Saved data entries:

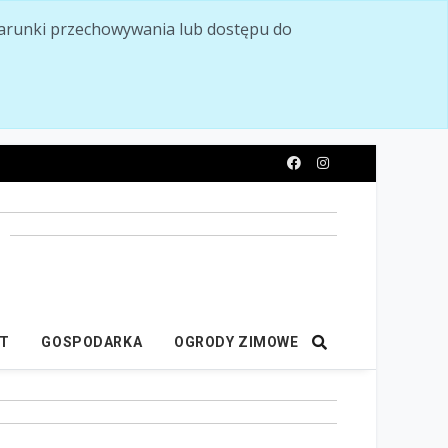
ć warunki przechowywania lub dostępu do
y
IT
GOSPODARKA
OGRODY ZIMOWE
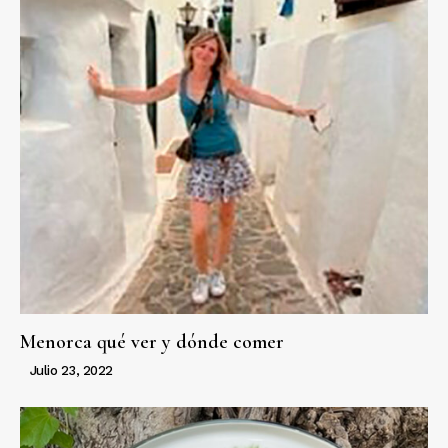
Menorca qué ver y dónde comer
Julio 23, 2022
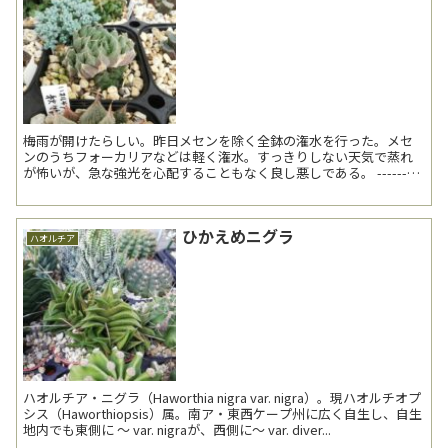
梅雨が開けたらしい。昨日メセンを除く全鉢の潅水を行った。メセ
ンのうちフォーカリアなどは軽く潅水。すっきりしない天気で蒸れ
が怖いが、急な強光を心配することもなく良し悪しである。 ---------
------------------- ハ...
ひかえめニグラ
ハオルチア
ハオルチア・ニグラ（Haworthia nigra var. nigra）。現ハオルチオプ
シス（Haworthiopsis）属。南ア・東西ケープ州に広く自生し、自生
地内でも東側に ～ var. nigraが、西側に～ var. diver...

REQUIRED ACTION
Above are the records; copy them exactly without the pictures.

TASK ANSWER
ć warunki przechowywania lub dostępu do
y
IT
GOSPODARKA
OGRODY ZIMOWE
Menorca qué ver y dónde comer
Julio 23, 2022
梅雨が開けたらしい。昨日メセンを除く全鉢の潅水を行った。メセ
ンのうちフォーカリアなどは軽く潅水。すっきりしない天気で蒸れ
が怖いが、急な強光を心配することもなく良し悪しである。 ---------
------------------- ハ...
ひかえめニグラ
ハオルチア
ハオルチア・ニグラ（Haworthia nigra var. nigra）。現ハオルチオプ
シス（Haworthiopsis）属。南ア・東西ケープ州に広く自生し、自生
地内でも東側に ～ var. nigraが、西側に～ var. diver...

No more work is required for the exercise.